# caustic soda in UK



## happyshopper (Jun 4, 2018)

Anyone know where I can buy caustic soda from a bricks and mortar shop in the UK?

Wilkos used to sell it but stopped. I saw some in the Range but it had another ingredient in so don't think it is pure enough for soap making.

The soap making online suppliers charge too much for postage. I am very reluctant to buy via ebay for fear of the sellers not packaging properly (I have brought chemicals from ebay in the past that just turn up in a thin poly bag stuffed in a non padded paper envelope all ripped and split!)

Thanks


----------



## Relle (Jun 4, 2018)

I'm not in the UK but did  a search on google and came up with Boots, b&q, focus. Maybe you can search with google as you know the stores close to you.


----------



## The Efficacious Gentleman (Jun 5, 2018)

I would also check out a smaller local hardware store if you are lucky enough to have one nearby, in case the places mentioned above don't. Plus the staff there are usually better informed about the product and might well be able to order something in, which the big chains can't do usually


----------



## LilyJo (Jun 5, 2018)

Its much harder to buy in person these days - you could try B&Q (drain cleaner) but I know someone else on here has had issues with it. Given the acid attacks in recent years it will get harder and harder to buy without a paper trail so its worth finding a good online source - Amazon do sell it but I have always bought from one or two really goood eBay suppliers or from Soap Kitchen.

There are a few chemical companies who sell via eBay and as long as you pick one of those rather than an individual you should be ok - it cant be sent through normal post though so postage is always going to be higher or the cost (post included) is more expensive.  It has to be sent trackable and thorugh a reputable carrier.


----------



## happyshopper (Jun 5, 2018)

Thanks everyone

I have googled, a lot of the sites still have it listed but it has now been discontinued.

The suggestion of finding a local hardware store is a good one, I don't know of any but will ask around.

I appreciate the increased postal cost is there for a reason, it just makes the total amount expensive when you only want a small amount of product. I will look at chemical companies to see if their total cost works out cheaper than the soap making suppliers.


----------



## LilyJo (Jun 5, 2018)

Try something like this

https://www.ebay.co.uk/itm/Sodium-H...890341&hash=item20fdbde189:g:wQwAAOSwc2FaFepm

Local hardware will be tricky, I know its one of those products that is hard to buy in person - along with castor oil, almost impossible near me!


----------



## happyshopper (Jun 5, 2018)

Thanks

Do you have any European or Asian food shops near you? Look in them thats where I get my castor oil from.

You are right that castor oil is difficult to find in chemists here.


----------



## LilyJo (Jun 5, 2018)

Nope - the joys of living in the middle of nowhere! 

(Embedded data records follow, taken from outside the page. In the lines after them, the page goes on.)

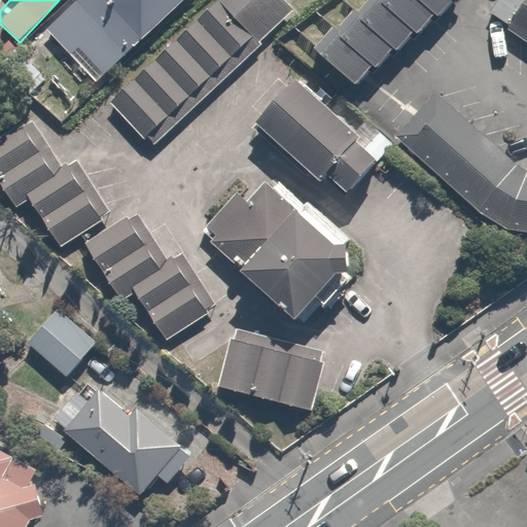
[(59,0),(33,28),(66,58),(75,48),(108,79),(182,0),(59,0)]
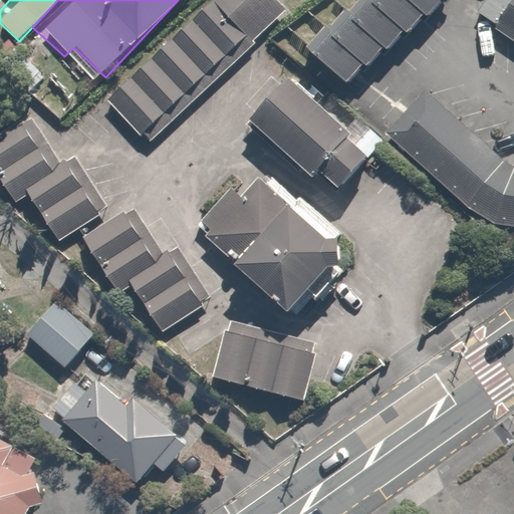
[(286,10),(276,0),(215,0),(107,101),(142,137),(145,134),(152,142),(255,44),(252,41),(286,10)]
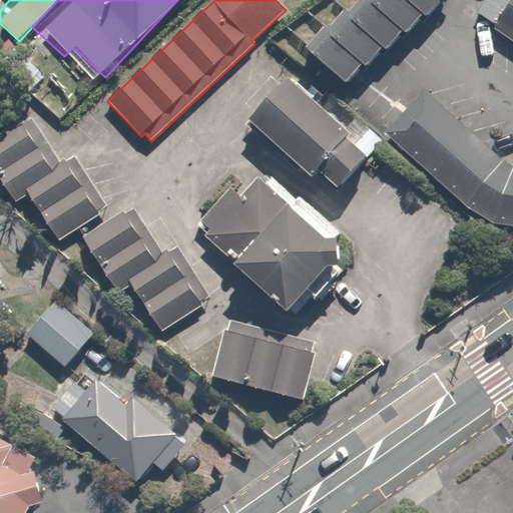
[(364,0),(311,49),(346,87),(440,0),(364,0)]
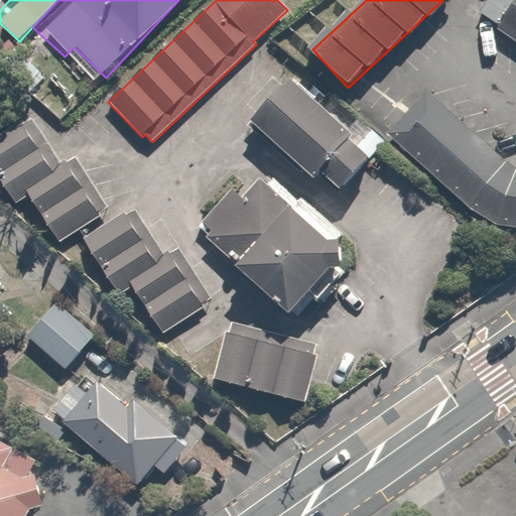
[(515,1),(495,33),(515,46),(515,1)]
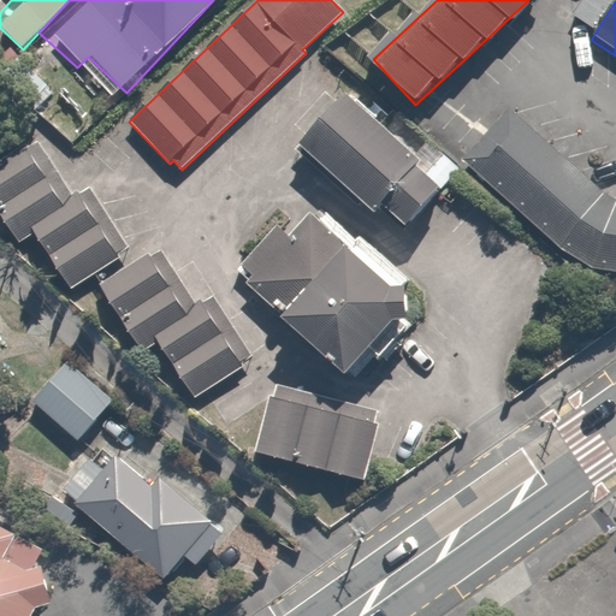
[(440,189),(349,96),(298,146),(391,238),(440,189)]
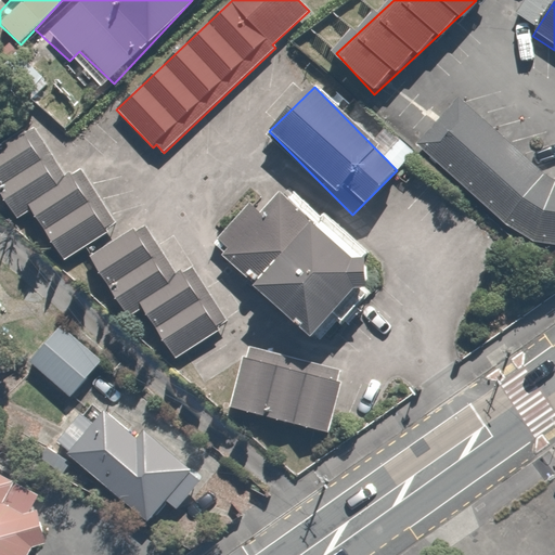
[(554,180),(544,173),(460,100),(420,145),(491,210),(507,227),(532,243),(554,246),(554,180)]
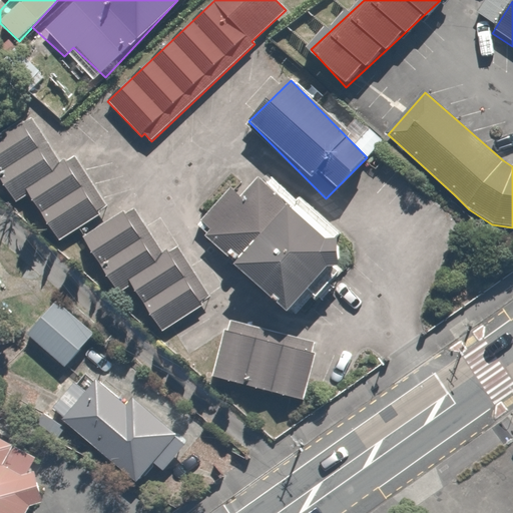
[(65,159),(59,163),(31,118),(22,123),(20,119),(0,131),(0,178),(15,203),(29,194),(58,241),(100,215),(98,211),(107,205),(76,156),(67,162),(65,159)]
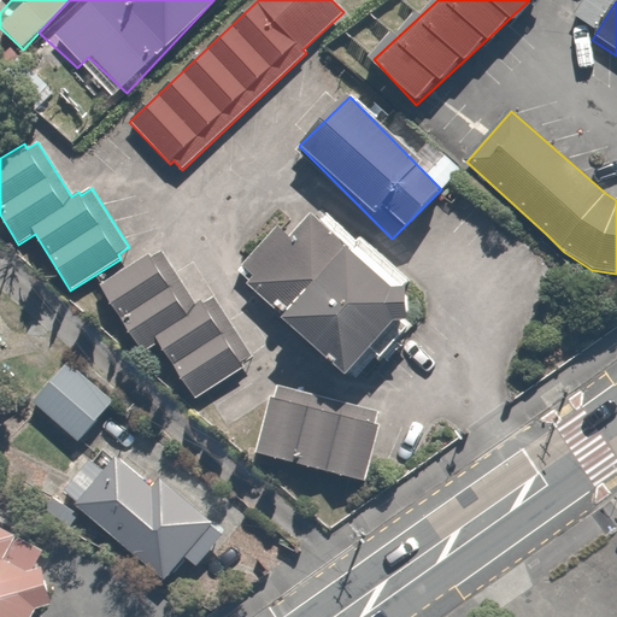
[(391,288),(309,213),(289,236),(277,225),(241,266),(253,277),(246,285),(283,321),(346,376),(394,322),(409,322),(407,288),(391,288)]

Apparently (or this is what Ive ready at least!) it used to be used to bring on an abortion and so shops have stopped selling it other than in very small quanitities!


----------



## happyshopper (Jun 7, 2018)

UPDATE found some

I went back to The Range and instead of looking at the drain cleaner/household section. I found some with the paints.

£3 for 500g  99-100% sodium hydroxide (so not guaranteed 100% pure but I am sure this will be fine for my purposes)


----------